— Stated goal —
Answer these questions using the passage on coal and renewable energy costs below.
1. Which source were the 2025 LCOE figures based on?
2. How many gigawatts of existing U.S. coal capacity were at risk from local wind or solar in 2018, and what share of the national fleet was that?
3. What range did 2018 solar costs fall between?

— Reading passage —

VCE leveraged its uniquely granular data on wind speed and solar irradiance, creating high-resolution maps of 2018 wind and solar LCOE. These were used as the basis for comparing coal plants with local wind and solar, taking federal tax credits into account.
2025 LCOE figures were based on costs in the National Renewable Energy Laboratory (NREL) Annual Technology Baseline low cost case.
Coal MCOE data were extracted from different publicly available sources, including Energy Information Administration generator data and FERC Form 1 utility filings. Because such data can be inaccurate and inconsistent, there is unavoidable uncertainty around the exact MCOE of each coal plant.
Our research finds that in 2018, 211 gigawatts (GW) of existing (end of 2017) U.S. coal capacity, or 74 percent of the national fleet, were at risk from local wind or solar that could provide the same amount of electricity at a lower cost. By 2025, at-risk coal increases to 246 GW – nearly the entire U.S. fleet.
Furthermore, 94 GW of existing U.S. coal capacity was deemed “substantially at-risk” from new local wind and solar in 2018, meaning these renewables could undercut ongoing costs of existing coal by at least 25 percent. By 2025, substantially at-risk coal increases to 140 GW – almost half the U.S. fleet – even as federal renewable energy tax credits phase out. Even given uncertainties in publicly available coal cost data, the tier of coal plants “substantially at-risk” could, with high confidence, be replaced with renewable energy at an immediate cost savings.
|MW||RE Cost||Wind (2018)||Solar (2018)||Wind (2025)||Solar (2025)||Combined (2018)||Combined (2025)|
|Coal substantially at risk||>25% less than coal||49,165||69,117||75,778||111,077||93,812||140,073|
|Coal at risk||0-25% less than coal||118,085||178,871||167,201||229,001||210,842||246,306|
|Coal potentially at risk||0-25% more than coal||168,563||107,777||119,447||57,647||75,806||40,342|
|Coal deemed safe||>25% more than coal||101,792||49,620||46,289||15,706||21,608||7,866|
The VCE dataset reveals the going-forward costs for the vast majority of coal plants fall between $33 – 111 / megawatt-hours (MWh). 2018 solar costs are more tightly clustered, between $28 – 52 / MWh, while wind costs vary more widely from $13 – 88 / MWh based on locational resource quality, with a high number of very costly outliers in windless regions.

— Data extract —
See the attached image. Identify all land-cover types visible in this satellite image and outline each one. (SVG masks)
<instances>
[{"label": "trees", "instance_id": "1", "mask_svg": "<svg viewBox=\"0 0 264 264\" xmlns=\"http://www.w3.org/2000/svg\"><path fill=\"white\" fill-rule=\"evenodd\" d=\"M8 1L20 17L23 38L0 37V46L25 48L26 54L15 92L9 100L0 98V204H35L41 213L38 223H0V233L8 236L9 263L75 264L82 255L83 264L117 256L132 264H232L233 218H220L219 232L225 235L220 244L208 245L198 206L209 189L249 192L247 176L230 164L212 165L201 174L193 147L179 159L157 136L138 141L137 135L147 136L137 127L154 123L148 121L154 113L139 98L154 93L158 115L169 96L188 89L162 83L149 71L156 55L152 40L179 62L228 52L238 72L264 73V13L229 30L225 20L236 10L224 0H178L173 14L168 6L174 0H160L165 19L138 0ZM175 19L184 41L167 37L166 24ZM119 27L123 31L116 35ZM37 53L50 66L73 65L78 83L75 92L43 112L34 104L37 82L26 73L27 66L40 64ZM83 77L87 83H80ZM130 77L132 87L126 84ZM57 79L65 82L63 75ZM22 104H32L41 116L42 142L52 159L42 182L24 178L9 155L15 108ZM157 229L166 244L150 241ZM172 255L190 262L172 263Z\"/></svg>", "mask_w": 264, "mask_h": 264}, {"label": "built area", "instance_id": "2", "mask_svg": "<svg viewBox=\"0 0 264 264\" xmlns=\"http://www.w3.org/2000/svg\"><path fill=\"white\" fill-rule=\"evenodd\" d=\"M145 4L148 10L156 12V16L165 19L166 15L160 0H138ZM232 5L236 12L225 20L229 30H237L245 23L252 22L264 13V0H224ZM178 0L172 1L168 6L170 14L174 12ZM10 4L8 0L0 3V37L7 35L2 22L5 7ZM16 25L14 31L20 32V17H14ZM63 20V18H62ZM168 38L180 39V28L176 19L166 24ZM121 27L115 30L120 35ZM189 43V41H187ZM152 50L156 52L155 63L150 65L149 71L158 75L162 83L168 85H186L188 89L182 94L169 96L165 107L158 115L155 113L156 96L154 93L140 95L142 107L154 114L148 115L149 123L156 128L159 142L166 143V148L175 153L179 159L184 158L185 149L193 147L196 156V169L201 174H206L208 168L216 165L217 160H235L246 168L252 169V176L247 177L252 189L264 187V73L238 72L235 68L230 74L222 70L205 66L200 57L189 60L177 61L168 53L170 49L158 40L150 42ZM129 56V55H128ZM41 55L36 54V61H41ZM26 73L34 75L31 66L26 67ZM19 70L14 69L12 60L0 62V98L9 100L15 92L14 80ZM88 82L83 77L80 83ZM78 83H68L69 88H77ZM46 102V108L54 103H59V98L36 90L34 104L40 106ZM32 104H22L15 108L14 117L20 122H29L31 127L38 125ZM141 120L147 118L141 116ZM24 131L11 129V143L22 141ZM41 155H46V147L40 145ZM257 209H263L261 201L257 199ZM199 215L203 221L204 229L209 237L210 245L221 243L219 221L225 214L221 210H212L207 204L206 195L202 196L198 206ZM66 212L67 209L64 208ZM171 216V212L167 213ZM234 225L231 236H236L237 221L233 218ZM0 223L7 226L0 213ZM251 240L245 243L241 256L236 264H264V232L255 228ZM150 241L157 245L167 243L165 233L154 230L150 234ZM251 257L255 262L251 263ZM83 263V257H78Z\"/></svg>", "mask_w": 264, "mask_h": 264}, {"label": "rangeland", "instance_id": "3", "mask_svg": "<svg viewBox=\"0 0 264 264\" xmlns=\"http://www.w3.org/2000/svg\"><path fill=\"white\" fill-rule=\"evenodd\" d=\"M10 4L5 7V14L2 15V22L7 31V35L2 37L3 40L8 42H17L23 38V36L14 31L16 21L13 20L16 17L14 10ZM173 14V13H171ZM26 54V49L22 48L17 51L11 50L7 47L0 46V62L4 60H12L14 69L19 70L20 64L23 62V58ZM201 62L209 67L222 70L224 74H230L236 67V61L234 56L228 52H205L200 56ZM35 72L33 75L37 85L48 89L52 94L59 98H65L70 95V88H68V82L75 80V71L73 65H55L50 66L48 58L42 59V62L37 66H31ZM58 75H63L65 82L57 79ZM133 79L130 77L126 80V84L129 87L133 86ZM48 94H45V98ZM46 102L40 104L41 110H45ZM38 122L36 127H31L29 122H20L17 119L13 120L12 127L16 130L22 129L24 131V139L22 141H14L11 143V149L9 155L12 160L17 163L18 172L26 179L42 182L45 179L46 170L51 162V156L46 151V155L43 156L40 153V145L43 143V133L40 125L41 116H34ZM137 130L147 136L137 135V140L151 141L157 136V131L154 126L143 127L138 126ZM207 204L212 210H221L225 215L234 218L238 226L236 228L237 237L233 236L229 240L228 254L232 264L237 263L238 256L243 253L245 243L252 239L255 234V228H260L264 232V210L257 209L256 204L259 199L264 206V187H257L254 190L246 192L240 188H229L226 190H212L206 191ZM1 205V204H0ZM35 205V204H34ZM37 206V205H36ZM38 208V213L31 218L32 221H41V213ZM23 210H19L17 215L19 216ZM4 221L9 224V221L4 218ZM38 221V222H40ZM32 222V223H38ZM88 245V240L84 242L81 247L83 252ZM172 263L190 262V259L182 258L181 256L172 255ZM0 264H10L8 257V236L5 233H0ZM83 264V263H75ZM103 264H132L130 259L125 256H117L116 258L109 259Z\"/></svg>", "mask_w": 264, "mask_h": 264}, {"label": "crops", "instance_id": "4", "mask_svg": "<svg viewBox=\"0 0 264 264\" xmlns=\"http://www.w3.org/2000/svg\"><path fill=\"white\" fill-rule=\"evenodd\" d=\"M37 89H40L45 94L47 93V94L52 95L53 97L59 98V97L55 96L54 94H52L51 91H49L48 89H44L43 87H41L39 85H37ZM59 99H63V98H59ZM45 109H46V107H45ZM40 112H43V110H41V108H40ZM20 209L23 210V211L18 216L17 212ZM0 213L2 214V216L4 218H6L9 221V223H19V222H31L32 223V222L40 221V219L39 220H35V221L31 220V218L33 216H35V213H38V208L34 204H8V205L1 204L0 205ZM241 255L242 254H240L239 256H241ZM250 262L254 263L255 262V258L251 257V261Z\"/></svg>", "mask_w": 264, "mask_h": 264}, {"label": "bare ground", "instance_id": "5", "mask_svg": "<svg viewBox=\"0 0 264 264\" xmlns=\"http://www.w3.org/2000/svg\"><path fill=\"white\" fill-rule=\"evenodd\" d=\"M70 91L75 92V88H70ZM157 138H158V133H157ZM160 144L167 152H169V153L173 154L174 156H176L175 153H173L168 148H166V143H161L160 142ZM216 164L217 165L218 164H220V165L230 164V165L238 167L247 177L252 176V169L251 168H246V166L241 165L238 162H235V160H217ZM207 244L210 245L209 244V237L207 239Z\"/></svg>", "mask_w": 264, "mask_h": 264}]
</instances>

— Answer for the task —
1. Costs in the National Renewable Energy Laboratory (NREL) Annual Technology Baseline low cost case.
2. 211 gigawatts, or 74 percent of the national fleet.
3. Between $28 and $52 per MWh.